The definition from the curriculum states: To comply with the GIPS standards, a firm must be an investment firm, subsidiary, or division held out to clients or potential clients as a distinct business entity (I.0.A.12; emphasis added). The GIPS Glossary entry defines a distinct business entity as a “unit, division, department, or office that is organizationally and functionally segregated from other units, divisions, departments, or offices and that retains discretion over the assets it manages and that should have autonomy over the investment decision- making process.” Possible criteria for identifying a distinct business entity are the organization being a legal entity, having a distinct market or client type, or using a separate and distinct investment process.
Anyone have an easier way to pick out firms that can/shouldn’t claim compliance??
Basically if a group is being held out as a distinc entity then it can claim compliance. Whether it be a legal entity, division, group, etc, if the public views it as seperate entity then it can claim compliance.

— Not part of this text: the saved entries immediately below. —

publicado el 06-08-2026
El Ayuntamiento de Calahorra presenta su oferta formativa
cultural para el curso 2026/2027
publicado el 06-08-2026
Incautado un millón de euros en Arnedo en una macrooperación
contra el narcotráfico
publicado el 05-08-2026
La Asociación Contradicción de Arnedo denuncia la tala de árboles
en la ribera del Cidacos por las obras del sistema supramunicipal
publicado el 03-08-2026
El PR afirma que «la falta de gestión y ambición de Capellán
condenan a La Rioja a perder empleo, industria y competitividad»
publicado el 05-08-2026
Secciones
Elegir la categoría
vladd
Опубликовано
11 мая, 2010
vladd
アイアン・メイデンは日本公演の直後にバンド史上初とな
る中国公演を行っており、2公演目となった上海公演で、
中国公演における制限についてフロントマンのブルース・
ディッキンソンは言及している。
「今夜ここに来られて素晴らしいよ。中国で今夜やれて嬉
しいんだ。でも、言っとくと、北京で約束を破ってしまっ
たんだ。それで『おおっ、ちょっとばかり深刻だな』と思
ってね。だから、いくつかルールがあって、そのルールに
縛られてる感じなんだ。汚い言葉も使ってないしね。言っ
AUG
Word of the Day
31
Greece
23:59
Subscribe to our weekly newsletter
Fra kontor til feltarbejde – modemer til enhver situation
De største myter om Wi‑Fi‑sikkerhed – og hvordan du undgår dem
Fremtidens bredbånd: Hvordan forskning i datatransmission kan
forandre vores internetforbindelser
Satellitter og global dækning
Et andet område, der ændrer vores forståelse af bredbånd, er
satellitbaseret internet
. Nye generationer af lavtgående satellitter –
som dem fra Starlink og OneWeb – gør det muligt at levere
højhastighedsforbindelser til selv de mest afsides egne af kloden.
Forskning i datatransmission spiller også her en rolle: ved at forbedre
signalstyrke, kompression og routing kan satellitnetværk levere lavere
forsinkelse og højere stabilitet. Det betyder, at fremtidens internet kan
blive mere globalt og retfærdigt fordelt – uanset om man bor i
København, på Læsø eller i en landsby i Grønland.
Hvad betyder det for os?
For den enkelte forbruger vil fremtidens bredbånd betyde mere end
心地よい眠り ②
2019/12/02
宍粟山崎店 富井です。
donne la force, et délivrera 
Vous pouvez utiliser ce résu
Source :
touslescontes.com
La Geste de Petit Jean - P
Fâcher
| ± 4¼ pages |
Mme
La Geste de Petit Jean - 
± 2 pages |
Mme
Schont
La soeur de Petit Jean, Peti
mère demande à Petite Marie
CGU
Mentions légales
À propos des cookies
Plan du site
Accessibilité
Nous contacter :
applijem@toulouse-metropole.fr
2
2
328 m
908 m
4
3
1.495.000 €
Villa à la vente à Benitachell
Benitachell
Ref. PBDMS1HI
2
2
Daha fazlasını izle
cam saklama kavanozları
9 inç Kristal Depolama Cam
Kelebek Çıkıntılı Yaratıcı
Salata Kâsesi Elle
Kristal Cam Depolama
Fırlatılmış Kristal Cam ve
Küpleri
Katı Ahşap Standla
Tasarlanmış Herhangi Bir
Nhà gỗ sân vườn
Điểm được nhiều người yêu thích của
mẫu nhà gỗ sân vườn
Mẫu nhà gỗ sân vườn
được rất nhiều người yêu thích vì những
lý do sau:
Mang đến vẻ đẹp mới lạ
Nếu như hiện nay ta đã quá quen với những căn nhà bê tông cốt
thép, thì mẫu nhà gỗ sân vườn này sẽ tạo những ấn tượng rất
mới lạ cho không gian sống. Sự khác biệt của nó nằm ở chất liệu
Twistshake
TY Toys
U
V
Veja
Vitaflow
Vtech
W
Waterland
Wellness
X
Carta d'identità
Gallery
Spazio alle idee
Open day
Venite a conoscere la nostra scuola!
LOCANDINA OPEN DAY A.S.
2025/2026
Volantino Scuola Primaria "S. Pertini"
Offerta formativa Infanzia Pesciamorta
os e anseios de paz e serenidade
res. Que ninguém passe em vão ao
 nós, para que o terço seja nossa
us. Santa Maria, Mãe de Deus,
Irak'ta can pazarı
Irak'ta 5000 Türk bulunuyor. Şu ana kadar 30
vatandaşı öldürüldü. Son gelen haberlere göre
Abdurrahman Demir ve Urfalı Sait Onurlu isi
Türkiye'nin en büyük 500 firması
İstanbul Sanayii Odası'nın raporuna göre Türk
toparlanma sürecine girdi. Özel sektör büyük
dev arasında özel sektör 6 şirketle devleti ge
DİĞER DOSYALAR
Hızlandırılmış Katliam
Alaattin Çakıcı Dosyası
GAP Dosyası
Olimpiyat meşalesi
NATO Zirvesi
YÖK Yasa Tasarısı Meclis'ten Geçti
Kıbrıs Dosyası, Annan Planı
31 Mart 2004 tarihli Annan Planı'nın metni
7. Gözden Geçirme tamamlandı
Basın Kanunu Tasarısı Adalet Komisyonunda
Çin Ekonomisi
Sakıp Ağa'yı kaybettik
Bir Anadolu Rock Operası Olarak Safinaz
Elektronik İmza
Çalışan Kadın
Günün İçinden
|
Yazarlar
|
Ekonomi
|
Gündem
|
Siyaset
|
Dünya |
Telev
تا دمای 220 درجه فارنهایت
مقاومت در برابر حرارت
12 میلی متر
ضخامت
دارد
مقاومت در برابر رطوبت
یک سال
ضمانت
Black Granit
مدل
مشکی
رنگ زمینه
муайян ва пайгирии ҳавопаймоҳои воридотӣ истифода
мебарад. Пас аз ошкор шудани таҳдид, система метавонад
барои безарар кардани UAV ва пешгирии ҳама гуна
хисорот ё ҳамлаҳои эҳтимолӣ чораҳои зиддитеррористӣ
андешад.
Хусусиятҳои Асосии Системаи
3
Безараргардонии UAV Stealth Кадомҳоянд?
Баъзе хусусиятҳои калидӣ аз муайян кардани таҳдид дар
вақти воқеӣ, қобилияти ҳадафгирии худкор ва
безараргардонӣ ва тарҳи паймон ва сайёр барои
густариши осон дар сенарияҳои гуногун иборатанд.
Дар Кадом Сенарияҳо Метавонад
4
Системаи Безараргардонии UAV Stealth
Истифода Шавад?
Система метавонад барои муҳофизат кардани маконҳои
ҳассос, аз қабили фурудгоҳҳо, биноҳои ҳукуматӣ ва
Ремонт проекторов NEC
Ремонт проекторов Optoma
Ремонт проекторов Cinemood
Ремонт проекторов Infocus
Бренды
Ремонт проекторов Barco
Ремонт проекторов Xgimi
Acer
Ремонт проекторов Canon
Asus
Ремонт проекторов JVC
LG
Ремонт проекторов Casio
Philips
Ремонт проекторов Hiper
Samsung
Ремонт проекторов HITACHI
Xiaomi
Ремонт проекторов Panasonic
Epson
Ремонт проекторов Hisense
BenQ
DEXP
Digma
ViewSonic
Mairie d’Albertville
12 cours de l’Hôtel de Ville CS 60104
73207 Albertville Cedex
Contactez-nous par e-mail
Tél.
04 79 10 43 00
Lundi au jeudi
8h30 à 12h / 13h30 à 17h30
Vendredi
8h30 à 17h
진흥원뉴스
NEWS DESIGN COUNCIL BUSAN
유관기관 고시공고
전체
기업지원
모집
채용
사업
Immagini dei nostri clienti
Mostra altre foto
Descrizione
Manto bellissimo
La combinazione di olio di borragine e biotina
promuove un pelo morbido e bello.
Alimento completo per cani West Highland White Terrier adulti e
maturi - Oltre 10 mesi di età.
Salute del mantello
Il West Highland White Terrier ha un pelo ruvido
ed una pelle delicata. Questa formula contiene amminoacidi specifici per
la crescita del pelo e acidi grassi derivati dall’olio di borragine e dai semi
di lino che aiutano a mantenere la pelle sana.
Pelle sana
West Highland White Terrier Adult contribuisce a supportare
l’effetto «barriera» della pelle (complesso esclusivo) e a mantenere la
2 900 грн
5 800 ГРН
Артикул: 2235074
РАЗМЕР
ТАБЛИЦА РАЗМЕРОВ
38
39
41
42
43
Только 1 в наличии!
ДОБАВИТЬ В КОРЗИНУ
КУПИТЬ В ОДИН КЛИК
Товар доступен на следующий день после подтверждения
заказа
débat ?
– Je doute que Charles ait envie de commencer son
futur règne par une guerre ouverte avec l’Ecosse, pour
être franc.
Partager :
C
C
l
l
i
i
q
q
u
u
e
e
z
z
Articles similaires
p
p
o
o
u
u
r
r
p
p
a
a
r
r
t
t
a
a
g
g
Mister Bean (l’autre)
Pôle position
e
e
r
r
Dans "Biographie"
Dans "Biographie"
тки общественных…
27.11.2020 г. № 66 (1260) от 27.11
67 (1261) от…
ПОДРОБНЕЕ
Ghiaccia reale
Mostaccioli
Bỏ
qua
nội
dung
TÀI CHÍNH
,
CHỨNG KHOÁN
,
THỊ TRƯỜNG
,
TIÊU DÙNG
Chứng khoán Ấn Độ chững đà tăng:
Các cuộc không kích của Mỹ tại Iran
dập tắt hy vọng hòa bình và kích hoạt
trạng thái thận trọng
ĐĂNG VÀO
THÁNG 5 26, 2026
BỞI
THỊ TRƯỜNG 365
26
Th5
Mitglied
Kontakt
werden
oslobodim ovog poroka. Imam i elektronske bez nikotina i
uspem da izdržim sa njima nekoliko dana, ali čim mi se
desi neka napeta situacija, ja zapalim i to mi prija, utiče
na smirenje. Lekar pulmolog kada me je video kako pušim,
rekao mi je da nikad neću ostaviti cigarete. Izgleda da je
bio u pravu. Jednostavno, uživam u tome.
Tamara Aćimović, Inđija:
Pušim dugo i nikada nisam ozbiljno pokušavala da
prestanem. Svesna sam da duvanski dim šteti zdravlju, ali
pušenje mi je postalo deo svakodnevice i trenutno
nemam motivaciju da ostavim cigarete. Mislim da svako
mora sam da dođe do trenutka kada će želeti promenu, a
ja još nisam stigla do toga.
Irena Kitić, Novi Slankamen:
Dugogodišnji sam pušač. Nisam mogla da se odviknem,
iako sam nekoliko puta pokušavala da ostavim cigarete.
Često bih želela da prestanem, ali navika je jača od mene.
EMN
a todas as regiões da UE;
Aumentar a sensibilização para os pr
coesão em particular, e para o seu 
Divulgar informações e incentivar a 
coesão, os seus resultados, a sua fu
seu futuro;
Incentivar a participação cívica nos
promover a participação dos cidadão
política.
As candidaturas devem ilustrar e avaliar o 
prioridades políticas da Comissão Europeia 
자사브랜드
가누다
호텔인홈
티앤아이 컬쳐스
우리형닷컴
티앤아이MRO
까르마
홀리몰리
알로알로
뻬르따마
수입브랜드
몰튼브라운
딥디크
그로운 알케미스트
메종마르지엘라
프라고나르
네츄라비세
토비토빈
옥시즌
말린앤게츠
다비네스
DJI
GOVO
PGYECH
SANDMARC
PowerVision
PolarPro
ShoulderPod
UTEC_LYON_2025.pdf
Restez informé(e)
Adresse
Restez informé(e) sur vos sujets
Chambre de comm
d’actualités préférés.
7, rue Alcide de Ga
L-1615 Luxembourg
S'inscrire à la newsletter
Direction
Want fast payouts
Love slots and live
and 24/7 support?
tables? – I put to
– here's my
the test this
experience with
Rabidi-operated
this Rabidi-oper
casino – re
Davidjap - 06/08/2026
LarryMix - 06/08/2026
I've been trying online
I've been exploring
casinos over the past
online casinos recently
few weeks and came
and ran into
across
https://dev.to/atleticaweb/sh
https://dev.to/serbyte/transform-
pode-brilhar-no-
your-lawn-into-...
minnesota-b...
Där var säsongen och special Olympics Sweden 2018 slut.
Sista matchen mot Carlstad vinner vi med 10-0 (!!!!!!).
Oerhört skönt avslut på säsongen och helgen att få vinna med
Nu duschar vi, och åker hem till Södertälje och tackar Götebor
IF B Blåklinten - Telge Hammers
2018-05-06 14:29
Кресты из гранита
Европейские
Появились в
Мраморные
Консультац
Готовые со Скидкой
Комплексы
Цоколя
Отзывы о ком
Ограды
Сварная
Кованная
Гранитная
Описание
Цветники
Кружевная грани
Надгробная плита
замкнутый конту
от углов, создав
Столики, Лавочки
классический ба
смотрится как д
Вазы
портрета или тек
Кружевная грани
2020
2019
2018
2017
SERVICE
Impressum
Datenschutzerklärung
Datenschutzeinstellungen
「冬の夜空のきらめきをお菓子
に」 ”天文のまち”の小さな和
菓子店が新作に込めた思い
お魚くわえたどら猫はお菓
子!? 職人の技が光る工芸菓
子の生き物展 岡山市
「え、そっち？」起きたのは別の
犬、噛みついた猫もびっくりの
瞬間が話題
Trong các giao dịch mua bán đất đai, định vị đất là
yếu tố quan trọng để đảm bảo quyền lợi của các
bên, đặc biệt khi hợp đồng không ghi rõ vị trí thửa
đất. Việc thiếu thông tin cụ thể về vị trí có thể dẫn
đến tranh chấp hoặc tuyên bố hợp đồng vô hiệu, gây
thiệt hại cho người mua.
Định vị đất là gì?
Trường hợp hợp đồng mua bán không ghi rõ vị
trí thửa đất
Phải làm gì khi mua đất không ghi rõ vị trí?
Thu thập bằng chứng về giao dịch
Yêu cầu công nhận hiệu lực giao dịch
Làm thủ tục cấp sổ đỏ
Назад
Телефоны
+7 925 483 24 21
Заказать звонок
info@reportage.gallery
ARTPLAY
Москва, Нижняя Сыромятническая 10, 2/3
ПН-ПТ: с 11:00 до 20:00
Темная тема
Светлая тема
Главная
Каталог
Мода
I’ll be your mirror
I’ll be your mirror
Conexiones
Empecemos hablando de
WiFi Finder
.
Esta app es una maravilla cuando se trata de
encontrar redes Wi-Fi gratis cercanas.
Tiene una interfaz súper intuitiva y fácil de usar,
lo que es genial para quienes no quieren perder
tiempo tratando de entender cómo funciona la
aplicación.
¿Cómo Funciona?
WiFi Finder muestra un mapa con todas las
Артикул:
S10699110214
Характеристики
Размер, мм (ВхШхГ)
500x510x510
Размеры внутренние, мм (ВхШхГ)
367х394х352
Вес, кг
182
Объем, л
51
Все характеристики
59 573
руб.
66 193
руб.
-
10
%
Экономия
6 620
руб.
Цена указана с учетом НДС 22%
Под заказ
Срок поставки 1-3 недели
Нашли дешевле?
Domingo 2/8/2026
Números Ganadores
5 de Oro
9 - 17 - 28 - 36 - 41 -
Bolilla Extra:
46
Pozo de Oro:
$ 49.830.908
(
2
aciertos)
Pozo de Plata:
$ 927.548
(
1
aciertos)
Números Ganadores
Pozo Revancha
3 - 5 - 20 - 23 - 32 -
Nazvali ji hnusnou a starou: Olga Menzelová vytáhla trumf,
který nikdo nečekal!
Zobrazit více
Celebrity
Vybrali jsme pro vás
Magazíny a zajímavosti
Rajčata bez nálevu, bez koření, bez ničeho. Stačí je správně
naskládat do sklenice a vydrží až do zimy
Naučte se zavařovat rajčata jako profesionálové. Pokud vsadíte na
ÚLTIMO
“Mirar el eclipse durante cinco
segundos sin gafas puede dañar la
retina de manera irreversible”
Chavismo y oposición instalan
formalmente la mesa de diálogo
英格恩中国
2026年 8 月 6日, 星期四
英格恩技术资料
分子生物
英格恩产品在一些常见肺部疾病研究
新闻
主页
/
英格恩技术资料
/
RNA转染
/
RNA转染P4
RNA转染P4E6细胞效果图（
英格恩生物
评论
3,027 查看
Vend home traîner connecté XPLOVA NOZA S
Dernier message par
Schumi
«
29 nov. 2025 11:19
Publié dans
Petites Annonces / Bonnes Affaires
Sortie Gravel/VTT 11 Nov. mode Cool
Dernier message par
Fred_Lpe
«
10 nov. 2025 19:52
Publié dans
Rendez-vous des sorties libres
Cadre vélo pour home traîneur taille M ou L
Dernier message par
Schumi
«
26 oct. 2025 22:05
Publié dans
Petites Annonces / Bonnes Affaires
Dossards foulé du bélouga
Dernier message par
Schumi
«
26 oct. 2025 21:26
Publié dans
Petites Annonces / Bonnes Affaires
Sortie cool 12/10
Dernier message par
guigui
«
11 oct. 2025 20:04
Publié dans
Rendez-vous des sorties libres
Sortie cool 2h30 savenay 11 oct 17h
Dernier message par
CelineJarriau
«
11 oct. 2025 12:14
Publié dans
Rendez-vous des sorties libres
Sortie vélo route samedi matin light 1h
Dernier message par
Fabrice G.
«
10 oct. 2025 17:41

Also the firm must be the one making their own investment decision. The parent cannot be the one doing the decision making or have the same decision makers. The “logic” for it is if they’re the same investment divison makers using similar process and committes why the heck aren’t they the same firm. It is to prevent firms from just spinning out a divison who are GIPS compliant and the parent stay non-compliant. I think there was a question asking these realationships in either mock or EOC.
I can’t find it now, but I remeber a question in some practice test that said a “firm” could not claim compliance as a separate entity bc it shared back office functions with another part of the company, but then a separate question elsewhere which implied that such back office sharing wasn’t important as long as investment decisions, etc, were indepdendent. Sorry, wish I could cite the questions… Any thoughts on this?